What if the spacing means the end points can't be included? For example, if we want vertices spread over every 4 units in a 10 unit line, this isn't possible:
x---x---x- ?
But anyway I think you could use polar notation to solve this. Convert the vertex near the number 1 to an r theta offset from the neighbouring node, then where n=the number of points desired, divide r by n-1 and that gives you the distance between each point, then use that to calculate the r theta position of each new vertex and convert each back to rectangular to get the x,y positions.

So let's say for example vertex 1 is at r theta = 12 at 45 degrees, the neighbouring node is at (0,0), and we want 4 points. 12/3=4 so the new vertices will be at r=0, 4, 8 and 12; theta will be the same for all, so just convert (0,45), (4,45), (8,45) and (12,45) back to rectangular coords and that will be the solution.

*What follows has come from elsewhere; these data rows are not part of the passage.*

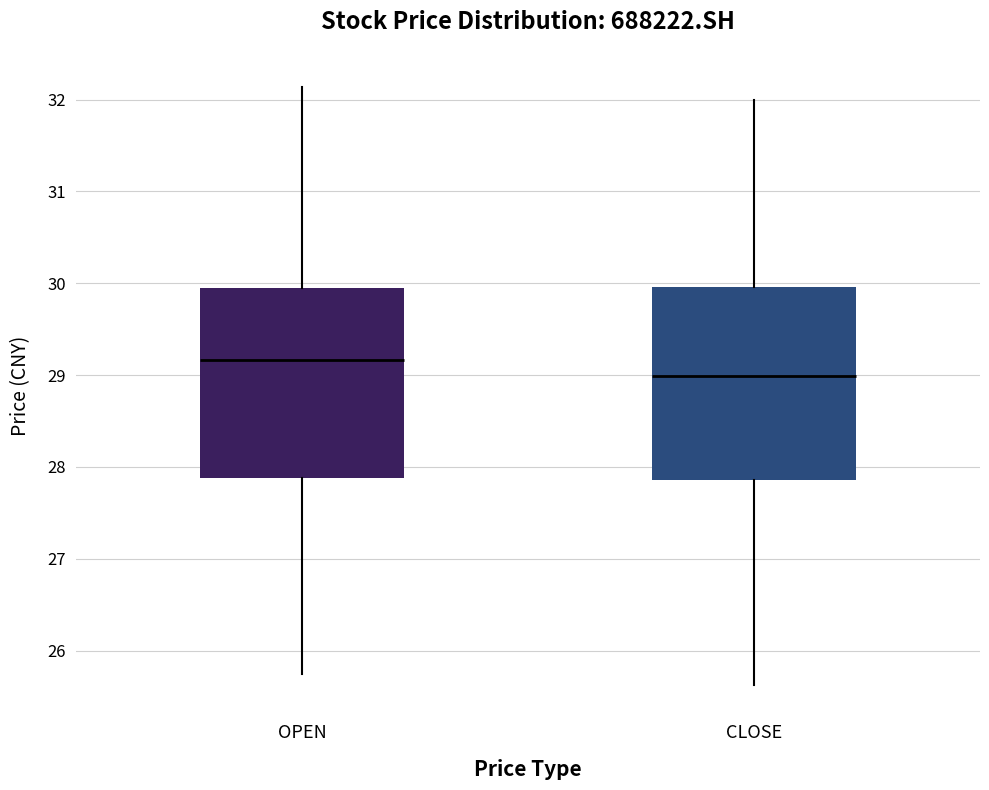

Where does the median line of the box for OPEN sit on the y-axis? The values are not printed on the chart, so give them approximately, as read against the axis.

29.2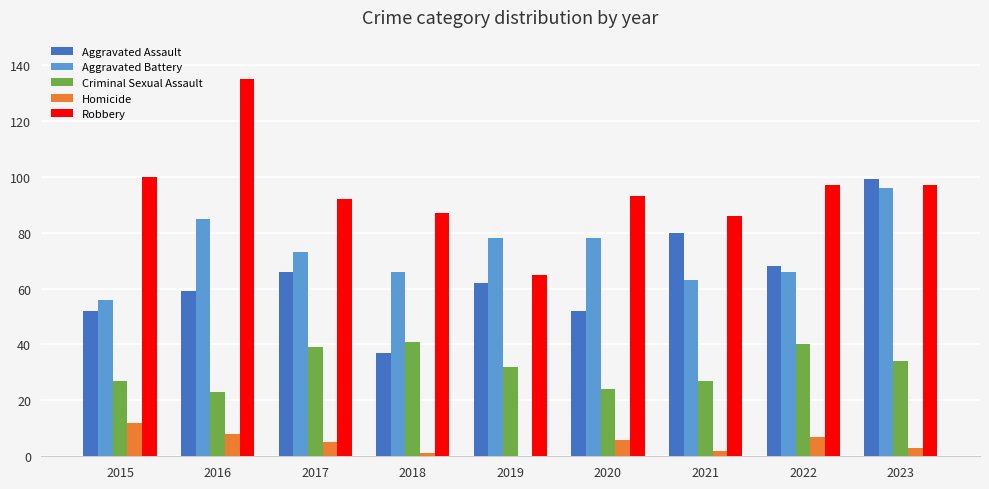

Are the bars horizontal?

No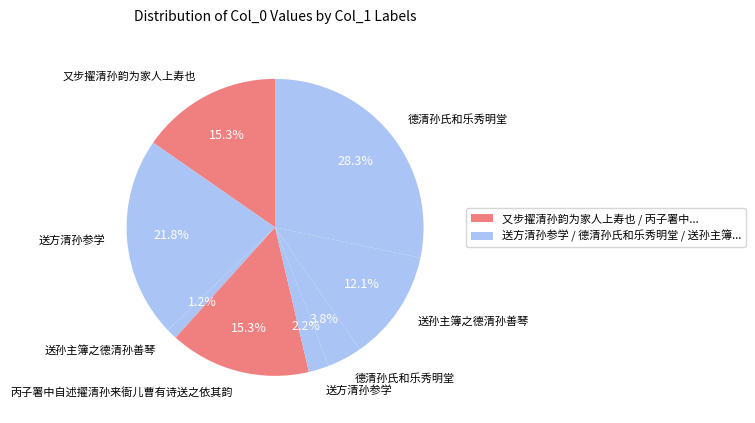

Count the number of slices in the pie.

8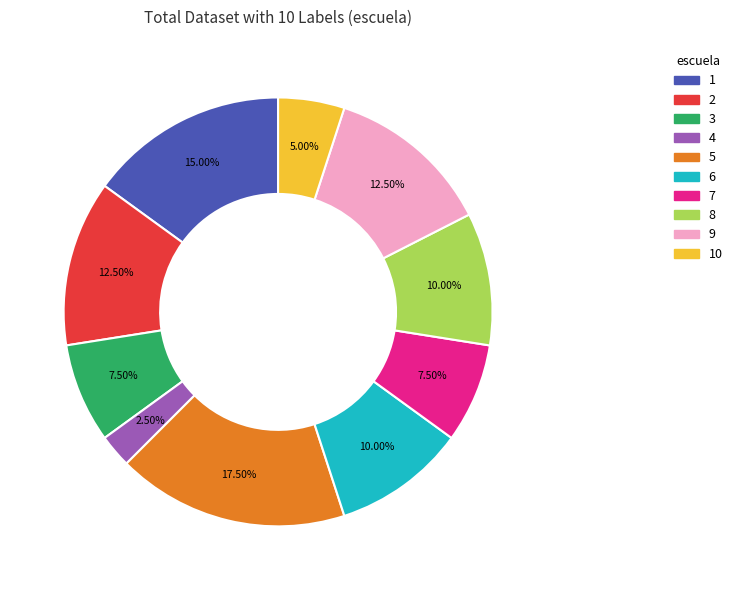

Is there a majority slice in this chart?

No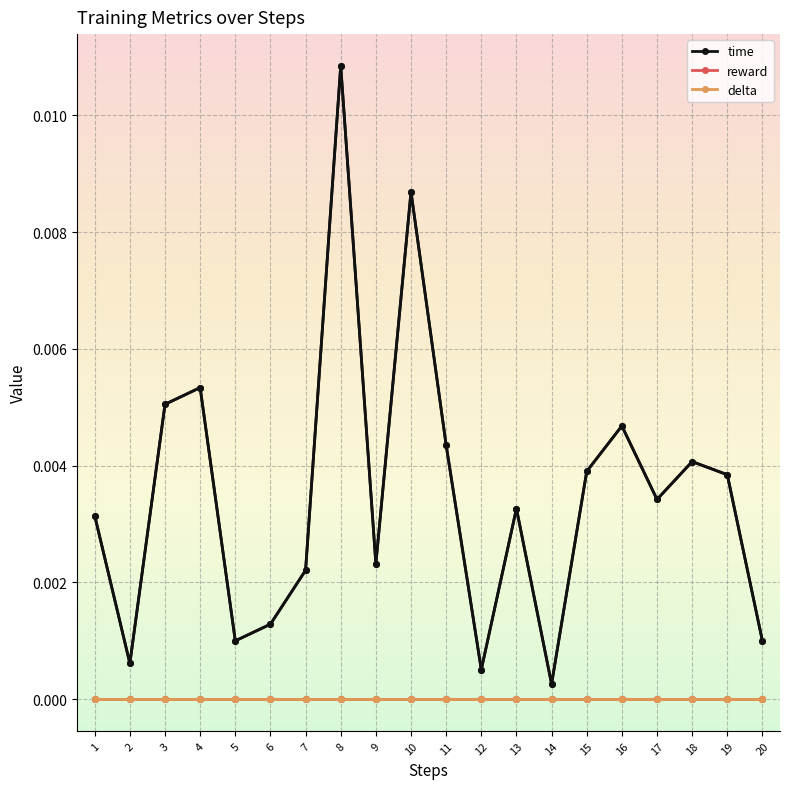

Which label corresponds to the largest value in the chart?

8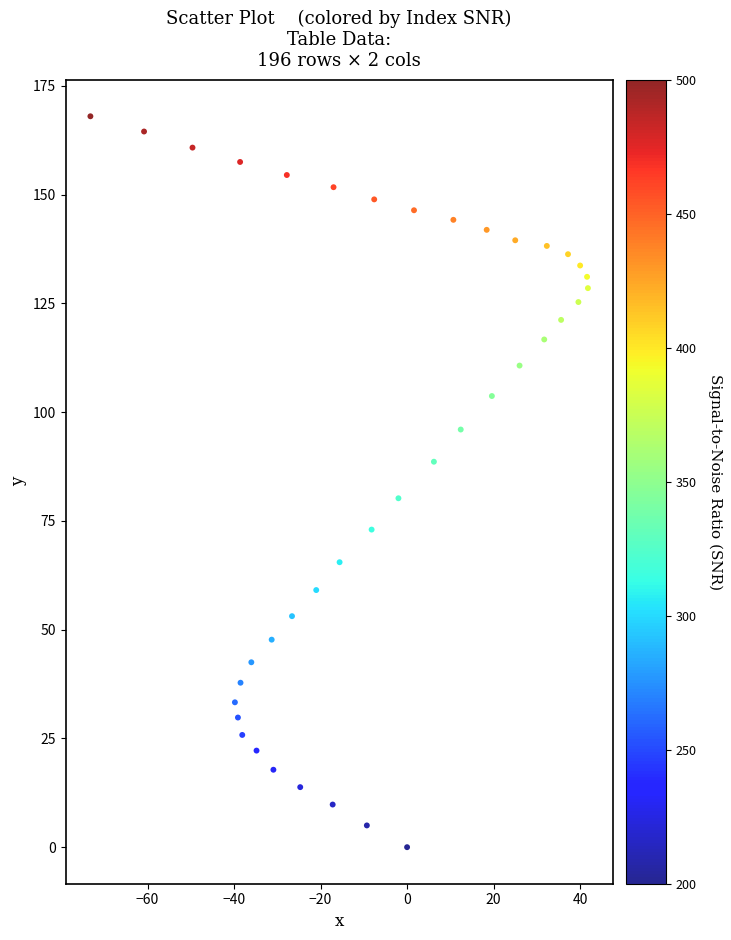

What is the range of Y values (max minus min)?

168.0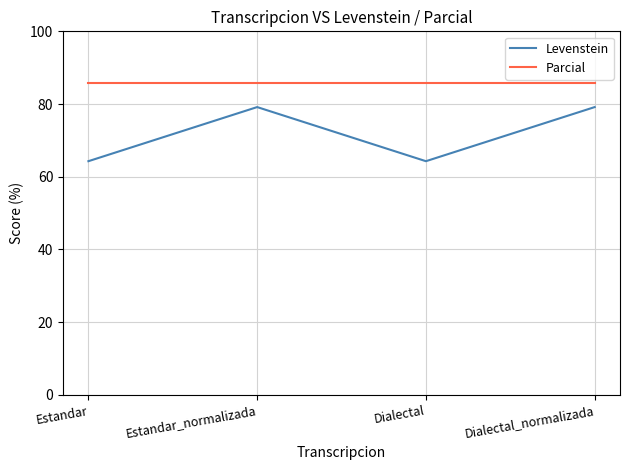

What is the highest value of the Levenstein series?

79.2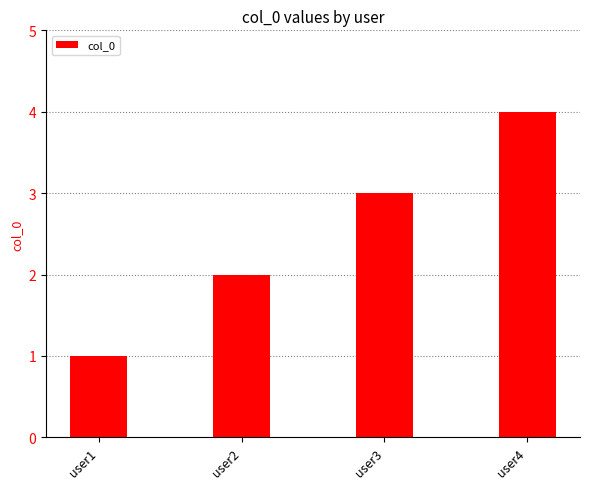

The chart shows a value of 3 at user3. True or false?

True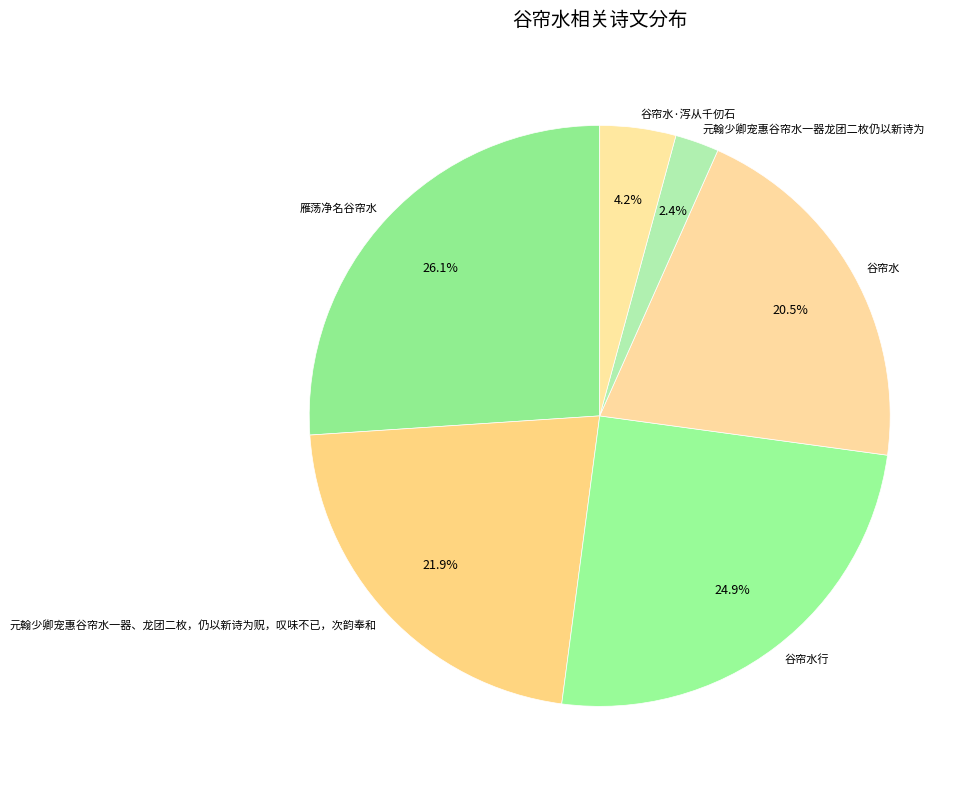

How many segments does this pie chart have?

6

But if you know the spacing then the division isn't necessary; you still need theta so the r-p and p-r conversions are still both needed, but if vertex 1 isn't at an r that is evenly divisible by the spacing then you have the previously mentioned problem, what if, say, vertex 1 is at (11,45) and the spacing of 4 is requested? Would you then place the next vertex at r=1 for the next segment, i.e.:
N--------V--------V---..   // Original lines.  V=vertex, N=node
N---x---xP--x---x-P-x-..   // New lines with x at the new vertices.  What happens at P?